18. The electronic device according to claim 17, wherein the device is selected from the group consisting of Organic Light Emitting Diodes (OLEDs), Polymer Light Emitting Diodes (PLEDs), Organic Light Emitting Transistors (OLETs), organic light emitting electrochemical cells (OLECs), Organic Field Quench Devices (OFQDs), Organic Light Emitting Electrochemical Transistors (OLEETs), Organic Field Effect Transistors (OFETs), Thin Film Transistors (TFTs), Organic Solar Cells (OSCs), organic laser diodes (O-lasers), Organic Integrated Circuits (OICs), Radio Frequency Identification (RFID) tags, photodetectors, sensors, logic circuits, memory elements, capacitors, charge injection layers, schottky diodes, planarising layers, antistatic films, conductive substrates or patterns, photoconductors, electrophotographic elements, organic solar concentrators, organic spintronic devices, and organic plasmon light emitting devices (OPEDs).

19. A method for preparing an electronic device according to claim 17 or 18, the method comprising:

a. a substrate is provided, and the substrate,

b. preparing a homogeneous composition comprising at least two vaporizable organic compounds according to the method of one or more of claims 1 to 13; and

c. evaporating the homogeneous composition from a single evaporation source to form a layer on the substrate.

Examples

Material

TMM-001(WO 04/093207、WO 05/054403)

TMM-002(WO 08/086851)

TMM-293 and TMM-310 are both available from Merck KGaA.

Preparation of premixed OLED Material compositions

The homogeneous mixture according to the invention is prepared using a rotatable mixing device as described above with reference to fig. 1.

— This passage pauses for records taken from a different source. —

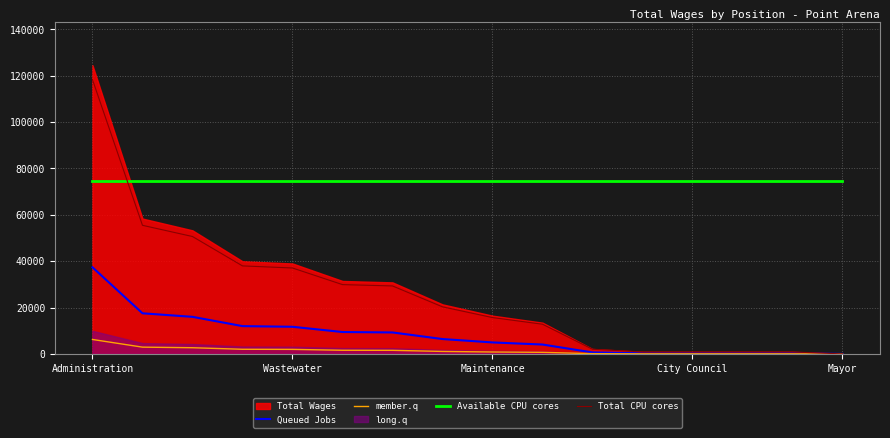

True or false: Queued Jobs and Available CPU cores cross at least once.

False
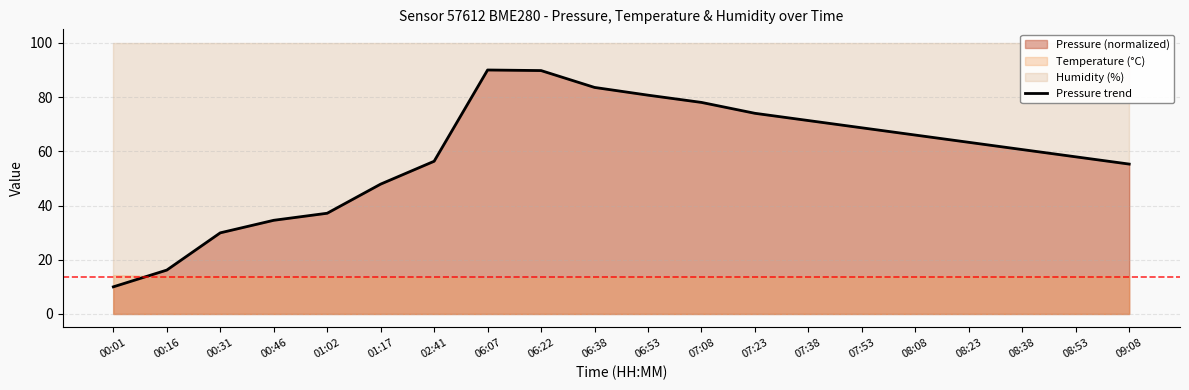

Reading left to right, list all the values displayed in this chart.

10.0	16.2	29.9	34.6	37.2	47.9	56.3	90.0	89.8	83.6	80.7	78.0	74.0	71.3	68.7	66.0	63.3	60.6	58.0	55.3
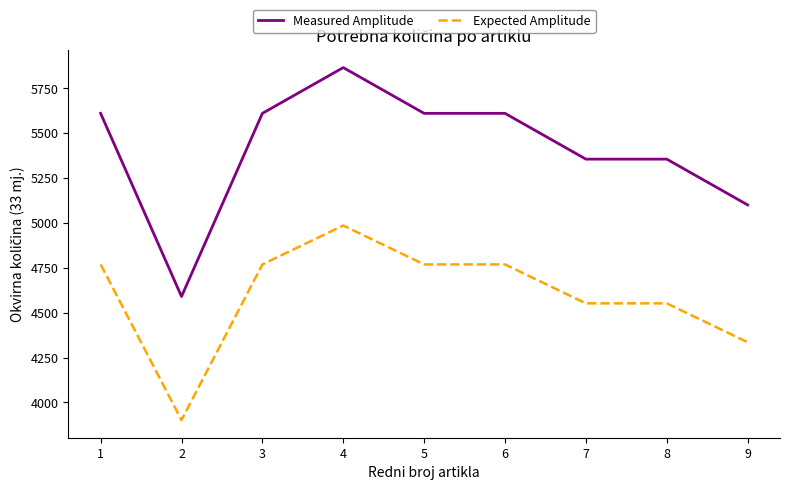

Where does the Expected Amplitude series first go above 4768?

1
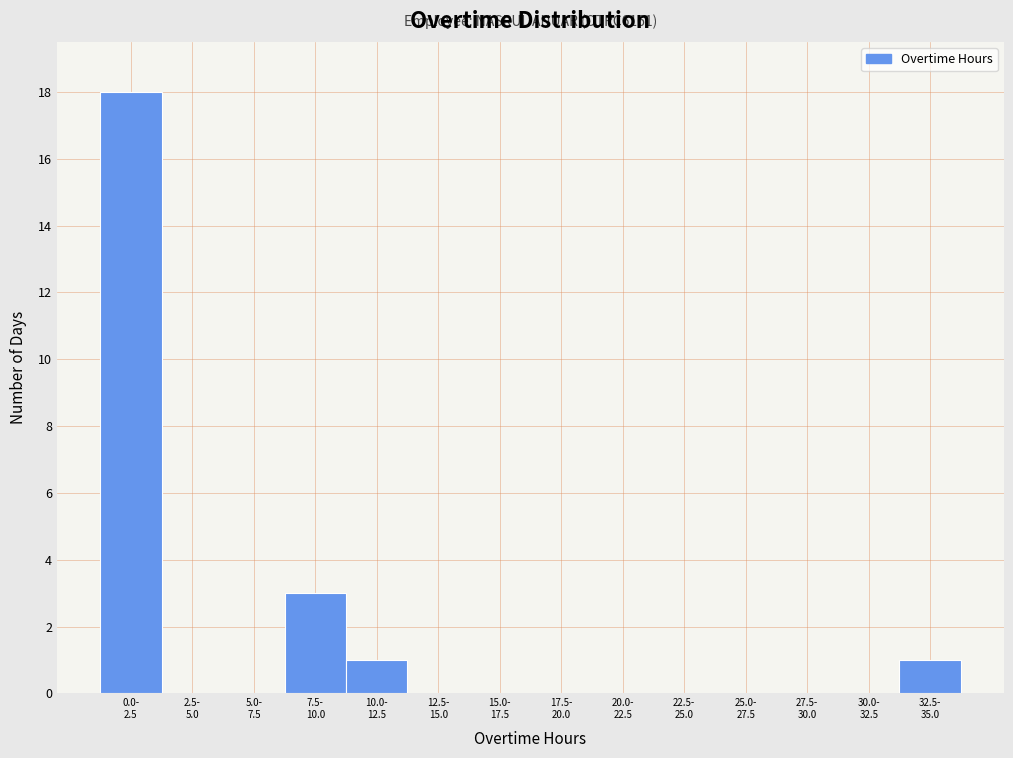

What is the sum of all values?

23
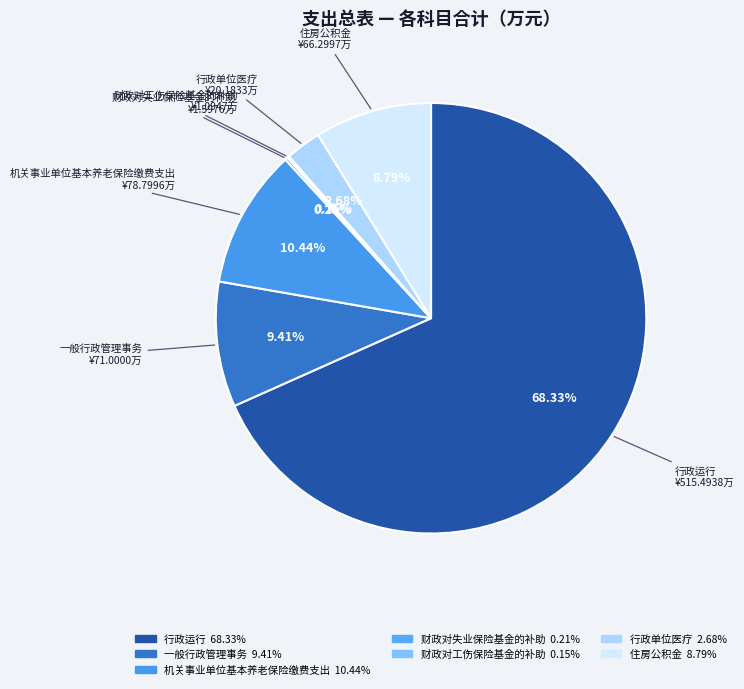

Is 一般行政管理事务 the majority of the pie?

No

To prepare a pre-mixed composition, each material that should be part of a homogeneous composition according to the present invention should be weighed using a precision balance and placed directly into a mixing chamber. The total weight of each mixture was 100 grams. The mixing chamber is mounted to a rotatable mixing device. The mixing chamber was rotated at 4rpm and at 10^-5Heat to 250 ℃ under a vacuum of bar. After melting, rotation and mixing were maintained under these conditions for 2 hours. After mixing was complete, the mixture was cooled to room temperature under rotation. Obtained by scraping and collectingThe solidified homogeneous mixture of (a).